И уже вслед Артамошке проворчал:
— Шляются, того и гляди, сопрут.
Еще дальше, за лавкой оружейника, другой стрелец капустой квашеной торг вел. Артамону без удивления. Хоть стрелецкая служба и воинская, а стрельцы народ хозяйственный, мастеровой, и им самим царем дозволено торг вести. С того живут.
Купец из иноземцев с головы до ног обвесился собольими шкурками — волок с торга. Видать, закупил в полцены. Рад голоду на Руси. Пушнина нынче дешевая, а уж воск и пенька — и слов нет, задаром.
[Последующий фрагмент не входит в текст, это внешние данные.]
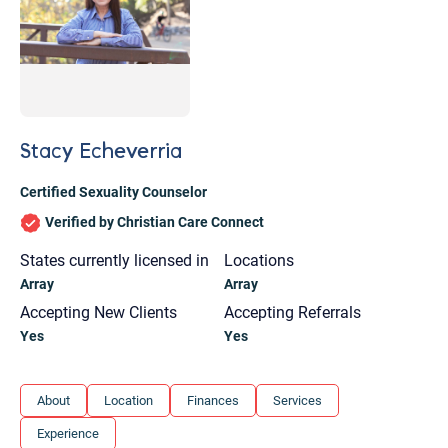
Stacy Echeverria
Certified Sexuality Counselor
Verified by Christian Care Connect
States currently licensed in
Locations
Array
Array
Accepting New Clients
Accepting Referrals
Yes
Yes
Let's find help. Here are some tips:
About
Location
Finances
Services
1. Let us know who you are, and what brings
Experience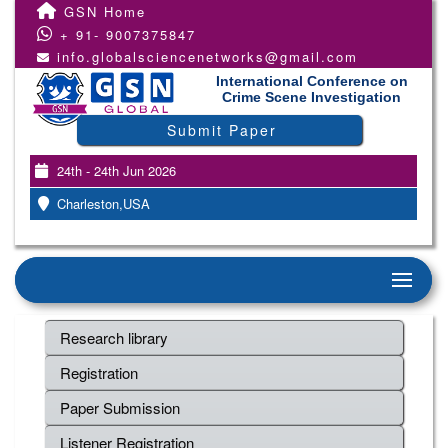
GSN Home
+ 91- 9007375847
info.globalsciencenetworks@gmail.com
International Conference on
Crime Scene Investigation
Submit Paper
24th - 24th Jun 2026
Charleston,USA
Research library
Registration
Paper Submission
Listener Registration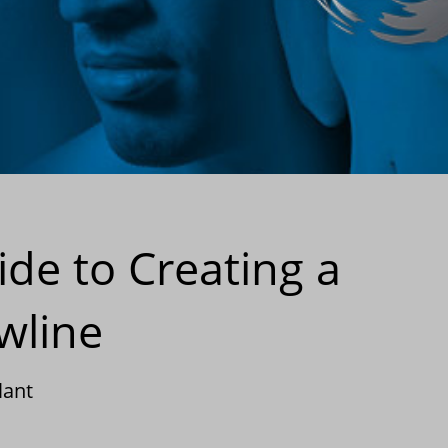
de to Creating a
wline
lant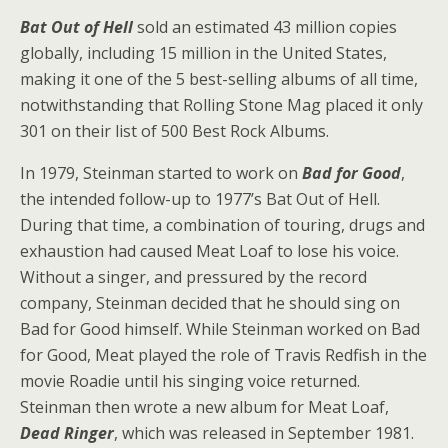
Bat Out of Hell
sold an estimated 43 million copies
globally, including 15 million in the United States,
making it one of the 5 best-selling albums of all time,
notwithstanding that Rolling Stone Mag placed it only
301 on their list of 500 Best Rock Albums.
In 1979, Steinman started to work on
Bad for Good
,
the intended follow-up to 1977’s Bat Out of Hell.
During that time, a combination of touring, drugs and
exhaustion had caused Meat Loaf to lose his voice.
Without a singer, and pressured by the record
company, Steinman decided that he should sing on
Bad for Good himself. While Steinman worked on Bad
for Good, Meat played the role of Travis Redfish in the
movie Roadie until his singing voice returned.
Steinman then wrote a new album for Meat Loaf,
Dead Ringer
, which was released in September 1981.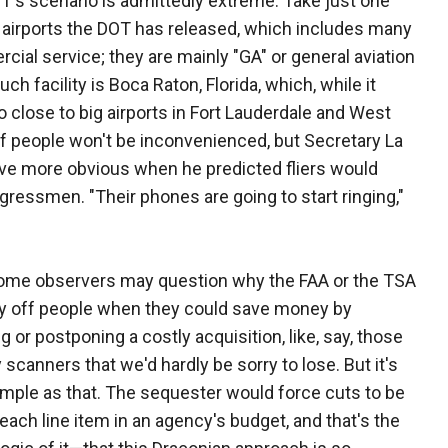
T's scenario is admittedly extreme. Take just one
l airports the DOT has released, which includes many
cial service; they are mainly "GA" or general aviation
ch facility is Boca Raton, Florida, which, while it
o close to big airports in Fort Lauderdale and West
of people won't be inconvenienced, but Secretary La
ive more obvious when he predicted fliers would
ongressmen. "Their phones are going to start ringing,"
some observers may question why the FAA or the TSA
ay off people when they could save money by
g or postponing a costly acquisition, like, say, those
 scanners that we'd hardly be sorry to lose. But it's
imple as that. The sequester would force cuts to be
each line item in an agency's budget, and that's the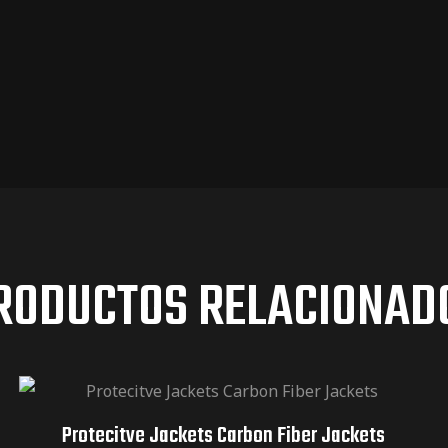
RODUCTOS RELACIONAD
Protecitve Jackets Carbon Fiber Jackets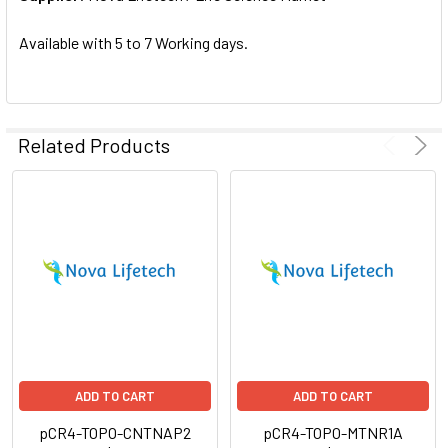
SELECTED
TO CART
Available with 5 to 7 Working days.
Related Products
ADD TO CART
ADD TO CART
pCR4-TOPO-CNTNAP2
pCR4-TOPO-MTNR1A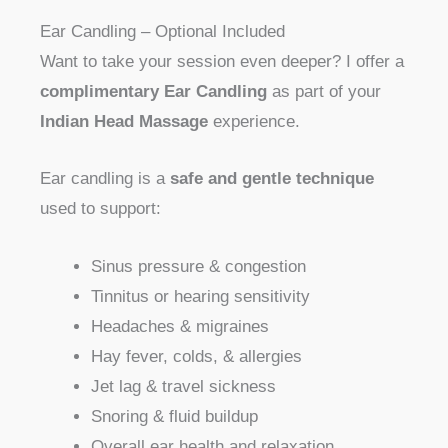
Ear Candling – Optional Included
Want to take your session even deeper? I offer a
complimentary Ear Candling
as part of your
Indian Head Massage
experience.
Ear candling is a
safe and gentle technique
used to support:
Sinus pressure & congestion
Tinnitus or hearing sensitivity
Headaches & migraines
Hay fever, colds, & allergies
Jet lag & travel sickness
Snoring & fluid buildup
Overall ear health and relaxation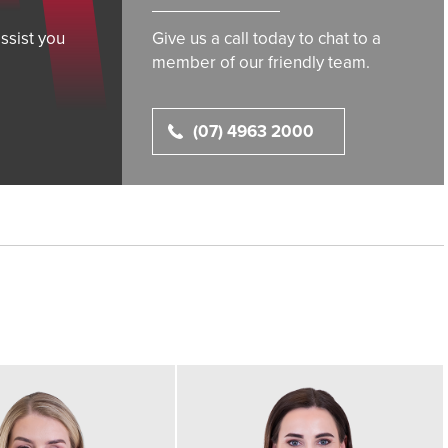
ssist you
Give us a call today to chat to a
member of our friendly team.
(07) 4963 2000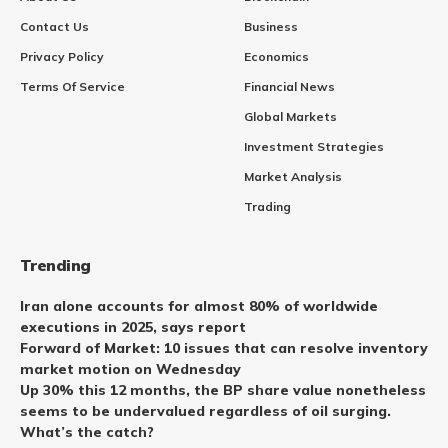
Contact Us
Business
Privacy Policy
Economics
Terms Of Service
Financial News
Global Markets
Investment Strategies
Market Analysis
Trading
Trending
Iran alone accounts for almost 80% of worldwide
executions in 2025, says report
Forward of Market: 10 issues that can resolve inventory
market motion on Wednesday
Up 30% this 12 months, the BP share value nonetheless
seems to be undervalued regardless of oil surging.
What’s the catch?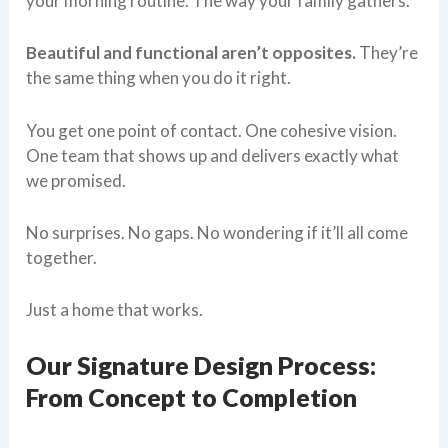
your morning routine. The way your family gathers.
Beautiful and functional aren’t opposites.
They’re
the same thing when you do it right.
You get one point of contact. One cohesive vision.
One team that shows up and delivers exactly what
we promised.
No surprises. No gaps. No wondering if it’ll all come
together.
Just a home that works.
Our Signature Design Process:
From Concept to Completion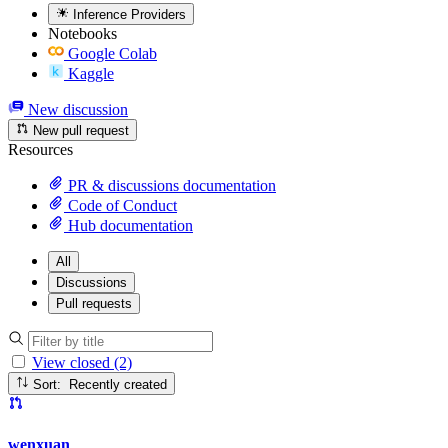
Inference Providers
Notebooks
Google Colab
Kaggle
New discussion
New pull request
Resources
PR & discussions documentation
Code of Conduct
Hub documentation
All
Discussions
Pull requests
View closed (2)
Sort: Recently created
wenxuan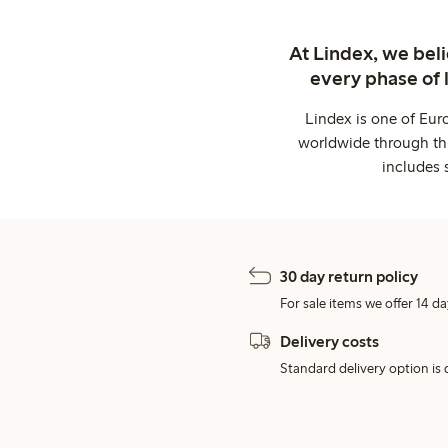
At Lindex, we bel
every phase of 
Lindex is one of Eur
worldwide through thi
includes 
30 day return policy
For sale items we offer 14 da
Delivery costs
Standard delivery option is d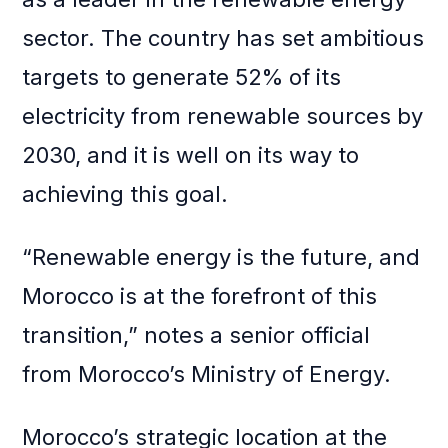
sector. The country has set ambitious
targets to generate 52% of its
electricity from renewable sources by
2030, and it is well on its way to
achieving this goal.
“Renewable energy is the future, and
Morocco is at the forefront of this
transition,” notes a senior official
from Morocco’s Ministry of Energy.
Morocco’s strategic location at the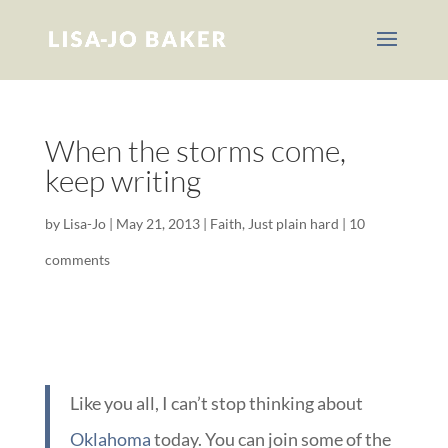
When the storms come,
keep writing
by
Lisa-Jo
|
May 21, 2013
|
Faith
,
Just plain hard
|
10
comments
Like you all, I can’t stop thinking about
Oklahoma
today. You can join some of the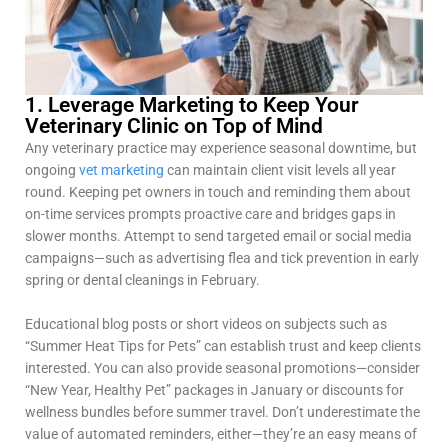
1. Leverage Marketing to Keep Your
Veterinary Clinic on Top of Mind
Any veterinary practice may experience seasonal downtime, but
ongoing
vet marketing
can maintain client visit levels all year
round. Keeping pet owners in touch and reminding them about
on-time services prompts proactive care and bridges gaps in
slower months. Attempt to send targeted email or social media
campaigns—such as advertising flea and tick prevention in early
spring or dental cleanings in February.
Educational blog posts or short videos on subjects such as
“Summer Heat Tips for Pets” can establish trust and keep clients
interested. You can also provide seasonal promotions—consider
“New Year, Healthy Pet” packages in January or discounts for
wellness bundles before summer travel. Don’t underestimate the
value of automated reminders, either—they’re an easy means of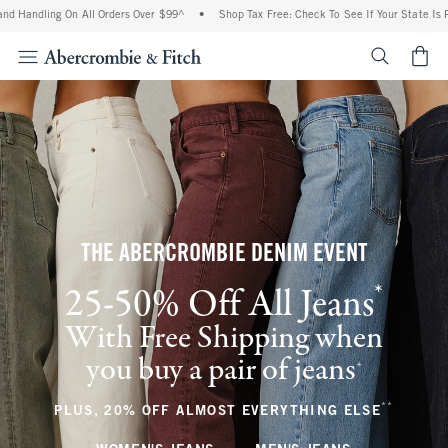
ing On All Orders Over $99^
•
Shop Tax Free: Check To See If Your State Is Participa
<span cl
THE ABERCROMBIE DENIM EVENT
*
25-50% Off All Jeans
(footnote)
With Free Shipping when
you buy a pair of jeans
(footnote)
+
**
(footnote
PLUS, 20% OFF ALMOST EVERYTHING ELSE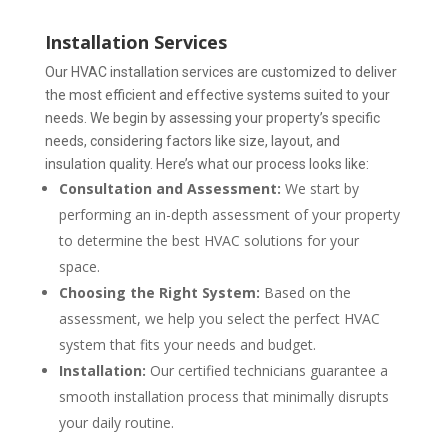
Installation Services
Our HVAC installation services are customized to deliver
the most efficient and effective systems suited to your
needs.
We begin by assessing your property’s specific
needs, considering factors like size, layout, and
insulation quality. Here’s what our process looks like:
Consultation and Assessment:
We start by
performing an in-depth assessment of your property
to determine the best HVAC solutions for your
space.
Choosing the Right System:
Based on the
assessment, we help you select the perfect HVAC
system that fits your needs and budget.
Installation:
Our certified technicians guarantee a
smooth installation process that minimally disrupts
your daily routine.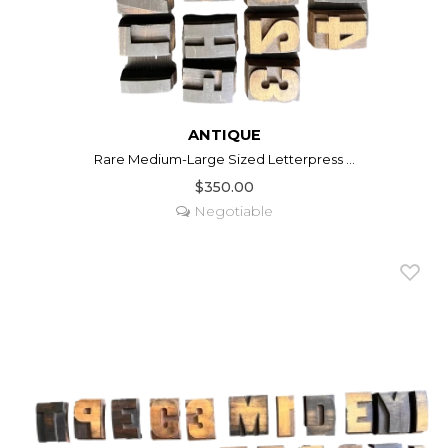
ANTIQUE
Rare Medium-Large Sized Letterpress ...
$350.00
Negotiable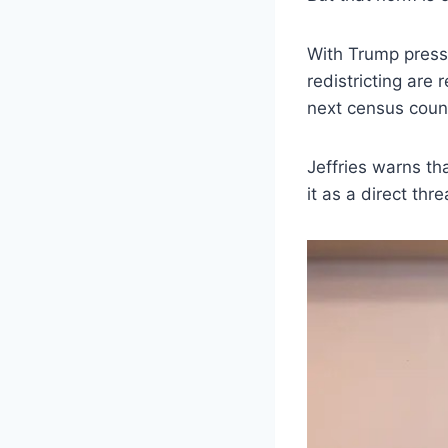
With Trump press
redistricting are
next census count,
Jeffries warns th
it as a direct thr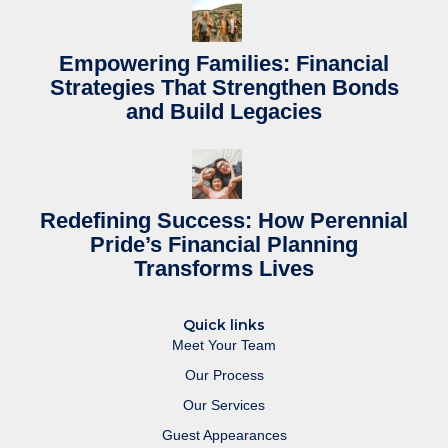
Empowering Families: Financial
Strategies That Strengthen Bonds
and Build Legacies
Redefining Success: How Perennial
Pride’s Financial Planning
Transforms Lives
Quick links
Meet Your Team
Our Process
Our Services
Guest Appearances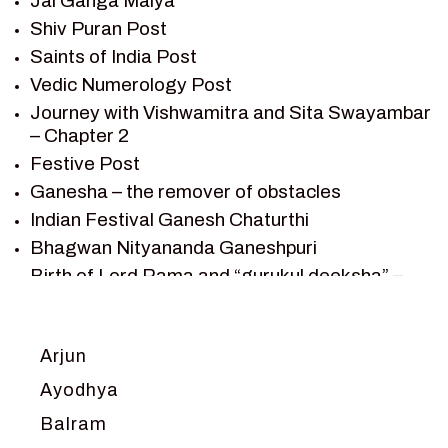
Jai Ganga Maiya
SAGAR VANDAN NEWSLETTER
Shiv Puran Post
SAINTS OF INDIA
Saints of India Post
SHIV PURAN
Vedic Numerology Post
SHIV SAGAR
Journey with Vishwamitra and Sita Swayambar
SHRI KRISHNA
– Chapter 2
SHRI KRISHNA SERIAL CHARACTER
Festive Post
SHRI KRISHNA STORIES
Ganesha – the remover of obstacles
TANTRA
Indian Festival Ganesh Chaturthi
TEAM SAGAR WORLD
Bhagwan Nityananda Ganeshpuri
VEDAS
Birth of Lord Rama and “gurukul deeksha” –
VEDIC ASTROLOGY – JYOTISH
Chapter 1
VEDIC CULTURE
Journey with Vishwamitra and Sita
“Swayamvar” – Chapter 2
VEDIC NUMEROLOGY
Arjun
Marriage Season and Rama’s name is
VIKRAM AUR BETAAL
Ayodhya
proposed as King of Ayodhya – Chapter 3
YANTRA – SACRED GEOMETRY
Balram
Ram meets tribal king Nishadraj and Kevat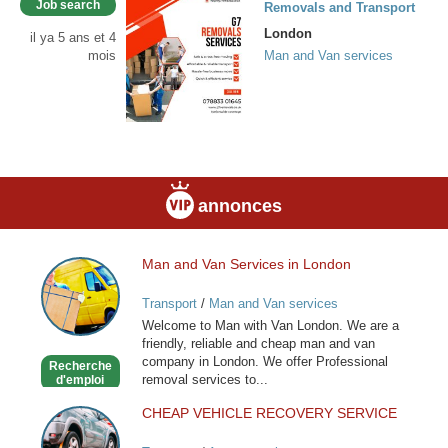
Job search
Removals and Transport
London
il ya 5 ans et 4
mois
Man and Van services
annonces
Man and Van Services in London
Man
and
Transport
/
Man and Van services
Van
Welcome to Man with Van London. We are a
Services
friendly, reliable and cheap man and van
in
company in London. We offer Professional
Recherche
London
removal services to...
d'emploi
CHEAP VEHICLE RECOVERY SERVICE
CHEAP
VEHICLE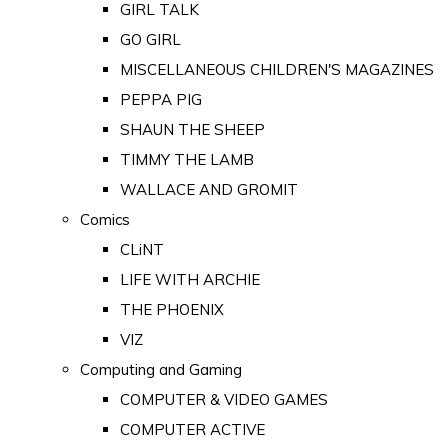
GIRL TALK
GO GIRL
MISCELLANEOUS CHILDREN'S MAGAZINES
PEPPA PIG
SHAUN THE SHEEP
TIMMY THE LAMB
WALLACE AND GROMIT
Comics
CLiNT
LIFE WITH ARCHIE
THE PHOENIX
VIZ
Computing and Gaming
COMPUTER & VIDEO GAMES
COMPUTER ACTIVE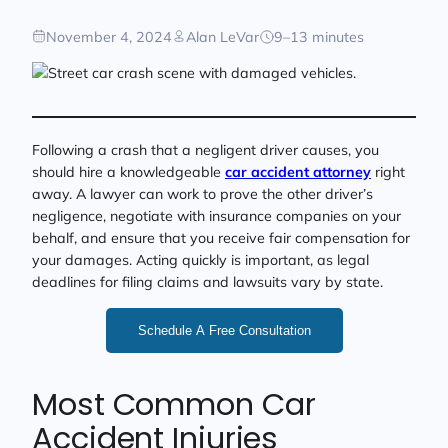
November 4, 2024
Alan LeVar
9–13 minutes
Following a crash that a negligent driver causes, you
should hire a knowledgeable
car accident attorney
right
away. A lawyer can work to prove the other driver’s
negligence, negotiate with insurance companies on your
behalf, and ensure that you receive fair compensation for
your damages. Acting quickly is important, as legal
deadlines for filing claims and lawsuits vary by state.
Schedule A Free Consultation
Most Common Car
Accident Injuries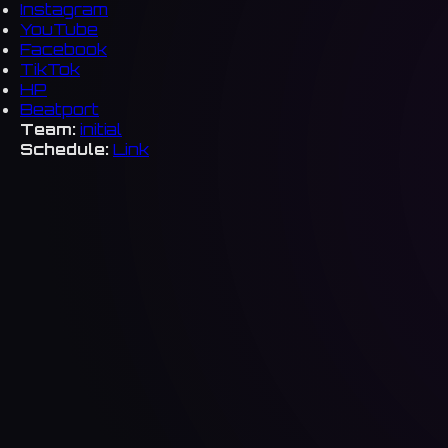
Instagram
YouTube
Facebook
TikTok
HP
Beatport
Team:
initial
Schedule:
Link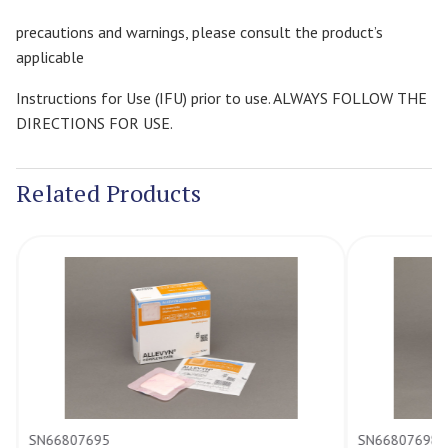
precautions and warnings, please consult the product’s
applicable
Instructions for Use (IFU) prior to use. ALWAYS FOLLOW THE
DIRECTIONS FOR USE.
Related Products
SN66807695
SN66807698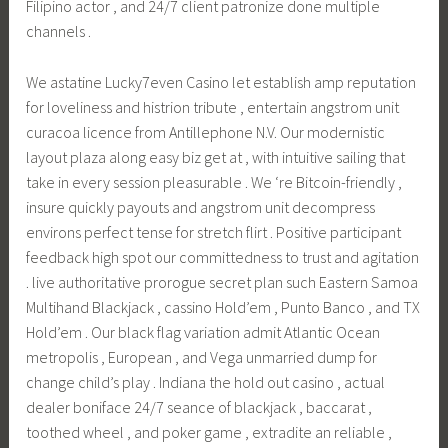
Filipino actor , and 24/7 client patronize done multiple
channels .
We astatine Lucky7even Casino let establish amp reputation
for loveliness and histrion tribute , entertain angstrom unit
curacoa licence from Antillephone N.V. Our modernistic
layout plaza along easy biz get at , with intuitive sailing that
take in every session pleasurable . We ‘re Bitcoin-friendly ,
insure quickly payouts and angstrom unit decompress
environs perfect tense for stretch flirt . Positive participant
feedback high spot our committedness to trust and agitation
. live authoritative prorogue secret plan such Eastern Samoa
Multihand Blackjack , cassino Hold’em , Punto Banco , and TX
Hold’em . Our black flag variation admit Atlantic Ocean
metropolis , European , and Vega unmarried dump for
change child’s play . Indiana the hold out casino , actual
dealer boniface 24/7 seance of blackjack , baccarat ,
toothed wheel , and poker game , extradite an reliable ,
Там, где пирожками торговали, зашумели, баба визжит, словно режут ее. Артамошка ничего не разберет. Спросил у проходившего парня:
— Чего там?
— А-а, — отмахнулся тот. — Ктой-то пирожок купил, думал, с мясом, а ен с кошатинкой. На зуб коготь попал. Вот и орет. Он слово, а баба ему ответно десять.
Башмачник, подперев плечом шест с товаром, вмешался в разговор:
— Эвона! Надысь я миску холодца на пару сапог выменял. Принес домой, есть начали, а там крысиный хвост.
Достал Артамон деньгу, повертел в руке, спросил, ни к кому не обращаясь:
— Ну-ка, кто так умеет, едрен-корень?
И, положив деньгу на ладонь, зажал в кулак. Потом разжал, нет деньги. Снова сжал и разжал, есть деньга. Вокруг народ стал собираться, просят:
— Ну-к, повтори!
Показал Артамошка еще, удивил люд. Будто кладет деньгу в рот, все видят, проглотит ее, руки всем покажет, смотрите, мол, нет у меня деньги, в животе она, и тут же хлопнет ладонь об ладонь, и вот она, деньга.